The patent Office rejected my perfectly good invention, what can I do?

If you are new to the patent game (the second sport of kings), you will most likely feel your ego take a huge hit when you are rejected. You will get angry at the Examiner and you may want to write obscenities in a letter, complain to your MP or go on national television to criticize the government for holding back entrepreneurs, or worse. What you need to do is stay calm. If there is ever a guide book written for patent applicants getting rejected at the patent Office, the words DON'T PANIC should definitely be written in large friendly letters on its cover.

Find your inner peace and then go through the rejection letter again from an objective viewpoint. Remind yourself that the Examiner is not out to get you personally, she (or he) is just an overworked human being in a cubicle who took a first pass through your application.

I suggest you make a numbered list of the separate problems identified in the Examiner's letter, for example:

  1. Formalities are not proper in the description
  2. The figures are not acceptable
  3. The independent claims are anticipated by D1
  4. The dependent claims are obvious in view of D1 and D2
  5. etc

If the Examiner makes other requisitions (requests) add those to your list too; for example, the Examiner may want you to provide a list of all prior art cited to you in any foreign country patent Offices.

Once you've got your list, you'll need to draft a clear and concise letter back to the Examiner and address each and every item. For most problems pointed out to you by the Examiner, you will either amend the text/figures of your application to fix the problem or write a persuasive argument as to why the Examiner is mistaken (i.e., argue that there is no problem).

Make sure you answer every point raised by the Examiner. If you don't know the answer to a specific question or don't have certain information that is requested then state that in your letter. Failing to address every issue can be deemed to be the same as not replying at all.

Do I need professional help?

I cannot speak to other aspects of your life, but with your patent applications, you probably do.

I say “probably” because if your ultimate purpose of getting a patent is just for fun or for pride or for something to hang on your wall then doing it yourself may well be a viable approach. You can learn something in the process and most Examiner's will be sympathetic to a pro se inventor with limited experience with the patent system. They may even help you draft allowable claims if what you file is unacceptable.

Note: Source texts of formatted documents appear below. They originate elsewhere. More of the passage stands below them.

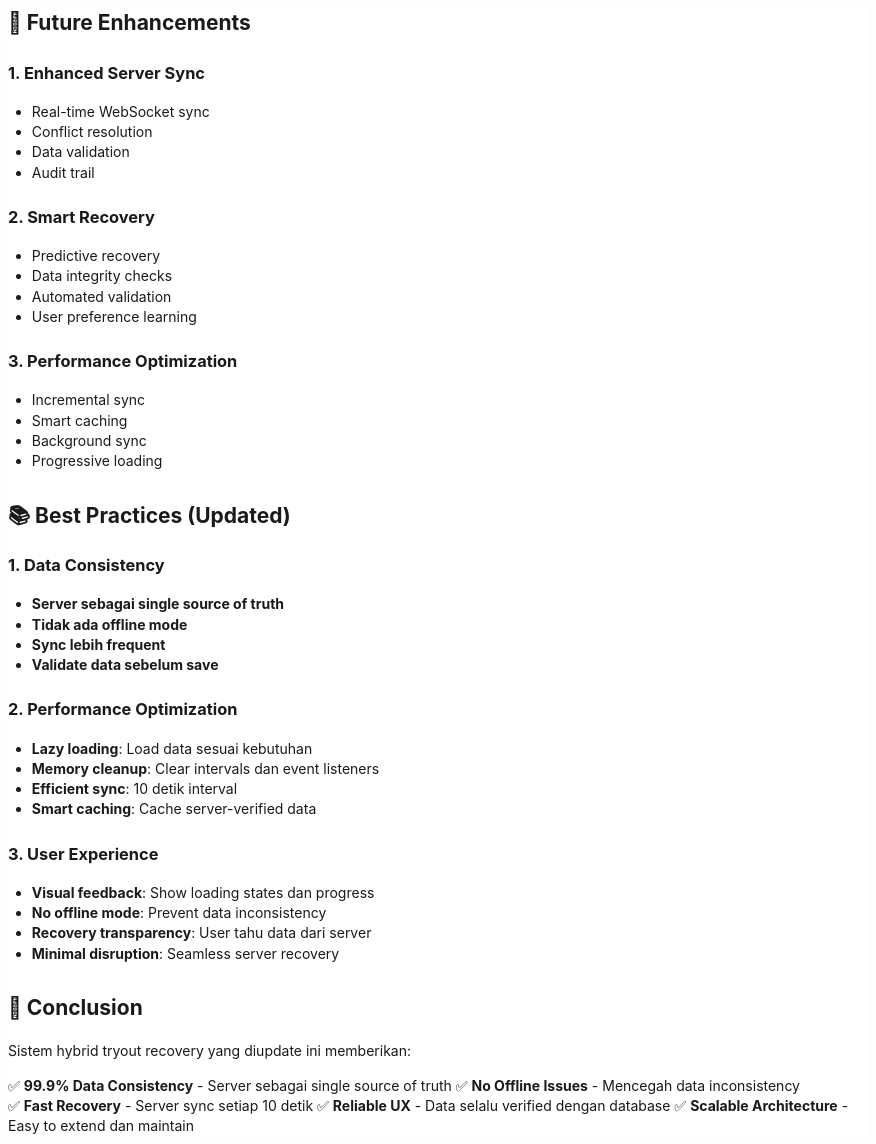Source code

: ## 🔮 Future Enhancements

### **1. Enhanced Server Sync**
- Real-time WebSocket sync
- Conflict resolution
- Data validation
- Audit trail

### **2. Smart Recovery**
- Predictive recovery
- Data integrity checks
- Automated validation
- User preference learning

### **3. Performance Optimization**
- Incremental sync
- Smart caching
- Background sync
- Progressive loading

## 📚 Best Practices (Updated)

### **1. Data Consistency**
- **Server sebagai single source of truth**
- **Tidak ada offline mode**
- **Sync lebih frequent**
- **Validate data sebelum save**

### **2. Performance Optimization**
- **Lazy loading**: Load data sesuai kebutuhan
- **Memory cleanup**: Clear intervals dan event listeners
- **Efficient sync**: 10 detik interval
- **Smart caching**: Cache server-verified data

### **3. User Experience**
- **Visual feedback**: Show loading states dan progress
- **No offline mode**: Prevent data inconsistency
- **Recovery transparency**: User tahu data dari server
- **Minimal disruption**: Seamless server recovery

## 🎯 Conclusion

Sistem hybrid tryout recovery yang diupdate ini memberikan:

✅ **99.9% Data Consistency** - Server sebagai single source of truth
✅ **No Offline Issues** - Mencegah data inconsistency  
✅ **Fast Recovery** - Server sync setiap 10 detik
✅ **Reliable UX** - Data selalu verified dengan database
✅ **Scalable Architecture** - Easy to extend dan maintain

However, if your ultimate purpose in getting a patent is for monetary gain, I recommend you seek out a patent agent with whom you feel comfortable working to help you prepare the initial application and deal with any rejections it may face at the patent Office.

A qualified patent agent will understand your situation and make suggestions for filing strategies in addition to drafting the initial application with enough detail to support claims that will actually benefit you. You may think of your invention in a very limited way – your implementation is your invention and that's what you want a patent on. But your patent agent will be thinking of how your invention can be refined and possibly generalized in ways that you have not addressed.

Perhaps you are going to start a company to make and/or sell a product based on your invention. You'll want the patent agent to help make sure that the patent protects the generalized form of the invention rather than just your one specific implementation. This way competitors can't make some simple modifications in order to get around the patent while still appropriating the essence of your idea.

It may also be the case that there are several entirely different ways to implement your invention and it may not be possible to cover them all with a single generic claim. A qualified patent agent will recognize this situation at the outset and will draft the application to both describe and support additional claim sets that can be filed as later divisional applications to cover the alternative implementations. The cost will be higher than a single application but the description and figures portion may be the same across all applications so it won't be as expensive for the subsequent applications.